One of the cornerstones of the law of succession in South Africa is the principle of freedom of testation. The basic principle is that the testator should be free to distribute the assets he or she collected in life to his or her surviving family members in order to care for them and ensure that they are provided for after his or her death. But freedom of testation goes beyond that in that the testator is free to determine that these assets can be distributed to whosoever the testator wishes. Our courts have also confirmed this position where it has been affirmed that a person’s wishes must be followed and that our section 25 of the Constitution protects a person’s right to dispose of their assets as they wish upon their death.
This means it is extremely difficult to contest a will successfully and have its provisions challenged. But this doesn’t mean that a testator has a totally unfettered discretion. There are in essence two broad areas in terms of which the principle of freedom of testation is limited:
1. Statutory claims
In terms of the South African common law, minor children have to be cared for and have a claim against a deceased estate of their parents. Claims of this nature also extend to a surviving spouse and the Maintenance of Surviving Spouses Act 27 of 1990 allows for claims to be instituted by a surviving spouse against the deceased estate. Accordingly, if a last will and testament excludes these dependants from an estate, they could be reinstated as beneficiaries.

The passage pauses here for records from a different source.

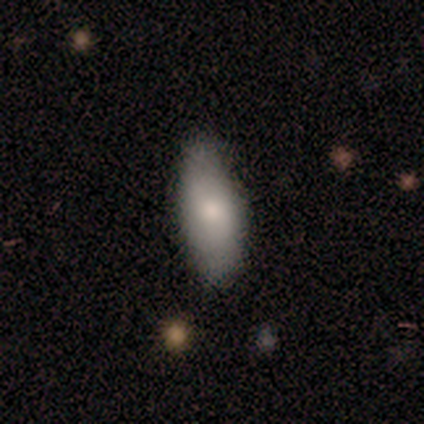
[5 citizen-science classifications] Smooth or featured? 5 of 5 (100%) said smooth. How rounded? 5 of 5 (100%) said in between. Merging? 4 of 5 (80%) said none.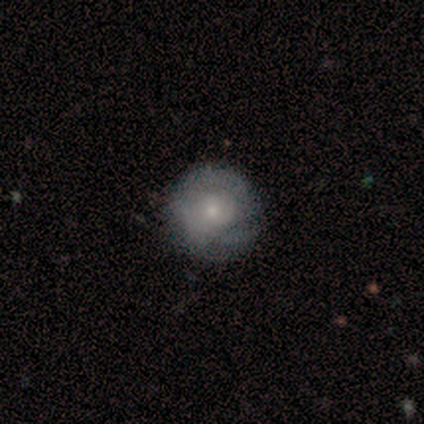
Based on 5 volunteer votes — A smooth galaxy with no disk features (60%) that is round (100%).

Vote fractions:
- Smooth or featured? smooth: 60% / featured or disk: 20% / star or artifact: 20%
- How rounded? round: 100% / in between: 0% / cigar-shaped: 0%
- Merging? minor disturbance: 75% / none: 25% / major disturbance: 0% / merger: 0%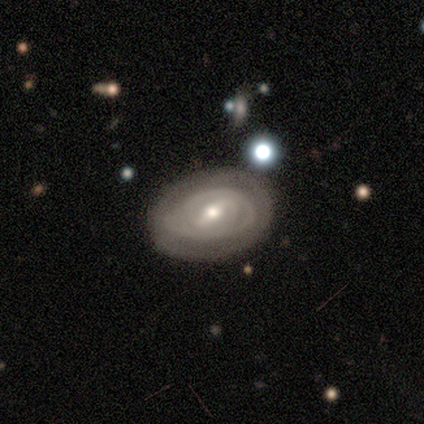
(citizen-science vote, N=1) Smooth or featured? 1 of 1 (100%) said featured or disk. Edge-on disk? 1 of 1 (100%) said no. Bar? 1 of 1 (100%) said weak. Spiral arms? 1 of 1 (100%) said yes. Spiral winding? 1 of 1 (100%) said tight. Spiral arm count? 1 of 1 (100%) said can't tell. Bulge size? 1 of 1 (100%) said small. Merging? 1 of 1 (100%) said none.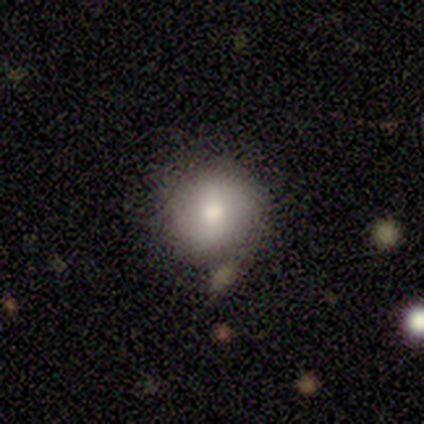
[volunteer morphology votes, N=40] Smooth or featured: smooth — 72% (featured or disk — 22%)
How rounded: round — 90% (in between — 10%)
Merging: none — 61% (merger — 11%)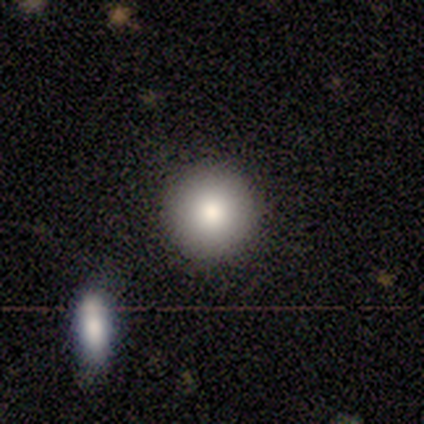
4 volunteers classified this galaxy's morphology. smooth 100%, featured or disk 0%, star or artifact 0%. Down the decision tree: how rounded — round (100%); merging — none (100%).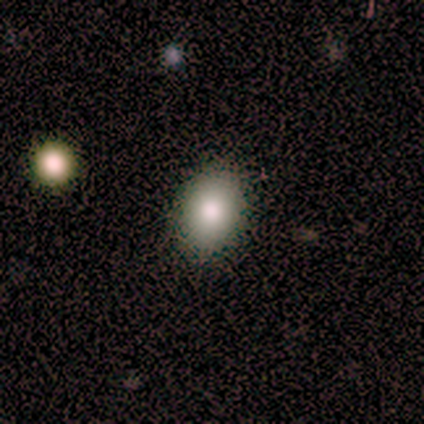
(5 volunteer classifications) smooth-or-featured: smooth: 80% | star or artifact: 20% | featured or disk: 0%
  how-rounded: in between: 100% | round: 0% | cigar-shaped: 0%
  merging: none: 100% | minor disturbance: 0% | major disturbance: 0% | merger: 0%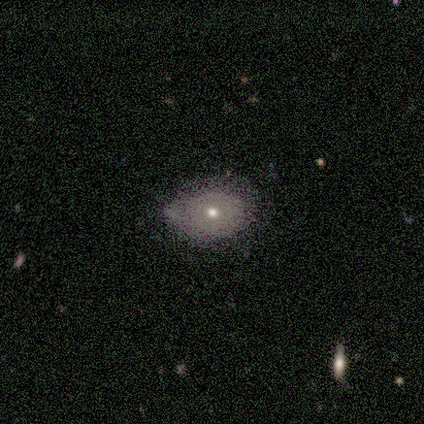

Furthermore, the Pension Funds Act 24 of 1956 stipulates that the trustees of the Pension Fund must identify all possible dependants who might have a claim to a pension benefit before distributing the deceased’s share of the fund, irrespective of what the fund member states in his or her will.
2. Public policy and constitutional rights
A second limitation is where the wishes in the last will and testament of the deceased are contrary to public policy or the public morals – in other words, harmful to the welfare of society. An example hereof is found in Emma Smith Educational Fund v the University of KwaZulu-Natal and Others (2010), where the last will and testament of the deceased stated that only European girls born of British South African or Dutch South African parents could benefit from an educational fund set up in terms of the will. This case confirmed that the principle of freedom of testation when weighed up against the right to racial and gender equality afforded to an individual by the Constitution, will always come second if challenged in a court of law.
Section 13 of the Trust Property Control Act 57 of 1988 can also be used to negate discriminatory exclusions in testamentary charitable trusts. This Act empowers the High Court to change the provisions of trust instruments and wills.
A testator can therefore rule quite extensively from beyond the grave, but not completely unfettered. As executor you would be well advised to discuss any provisions that may limit the testator’s right of testation with a specialist to ensure you apply the provisions of the will correctly.